> _Work instruction A_
Repeat the stretch of the ombudsman passage from "Referral to the" through "Stage 1 decision.", switching "landlord" to "housing provider".
> _Work instruction B_
According to the ombudsman passage, what incorrect date did the landlord put on its Stage 2 response?

> _Passage provided_
+ + +

Referral to the Ombudsman

The resident referred the complaint to us on 26 November 2023. The resident confirmed that she had not received a Stage 2 response. We contacted the landlord to request action on 18 December 2023.

12/01/2024

The landlord issued its Stage 2 response, which it incorrectly dated 10 April 2023. It provided the following response:

  • The landlord set out the history of complaints made by the resident in April 2023 and October 2023 and provided a summary of the repairs and the compensation that it had awarded.
  • It acknowledged it had made errors that it should have corrected in its Stage 1 decision.
  • It apologised for the inconvenience caused and delays in its response which it said was due to workload.
  • It stated that an additional award for compensation was fair, but it would consider a further award upon the completion of outstanding repair works. It said it would monitor the repair and provide updates to the resident.

What we found and why

The circumstances of this complaint are well known by the parties involved, so it is not necessary to detail everything that’s happened or comment on all the information we’ve reviewed. We’ve only included the key information that forms the basis of our decision of whether the landlord is responsible for maladministration.

Complaint

The landlord’s response to the loss of water supply.

+ + +

> _Source data_

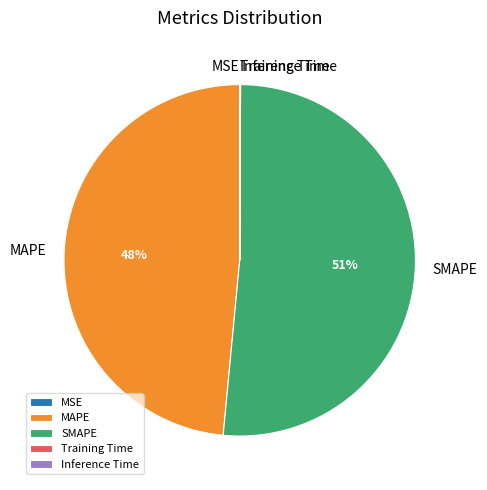

To the nearest percent, what is the combined percentage of MAPE and SMAPE?

100%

+ + +

> _Reply A_
Referral to the Ombudsman

The resident referred the complaint to us on 26 November 2023. The resident confirmed that she had not received a Stage 2 response. We contacted the housing provider to request action on 18 December 2023.

12/01/2024

The housing provider issued its Stage 2 response, which it incorrectly dated 10 April 2023. It provided the following response:

  • The housing provider set out the history of complaints made by the resident in April 2023 and October 2023 and provided a summary of the repairs and the compensation that it had awarded.
  • It acknowledged it had made errors that it should have corrected in its Stage 1 decision.

> _Reply B_
10 April 2023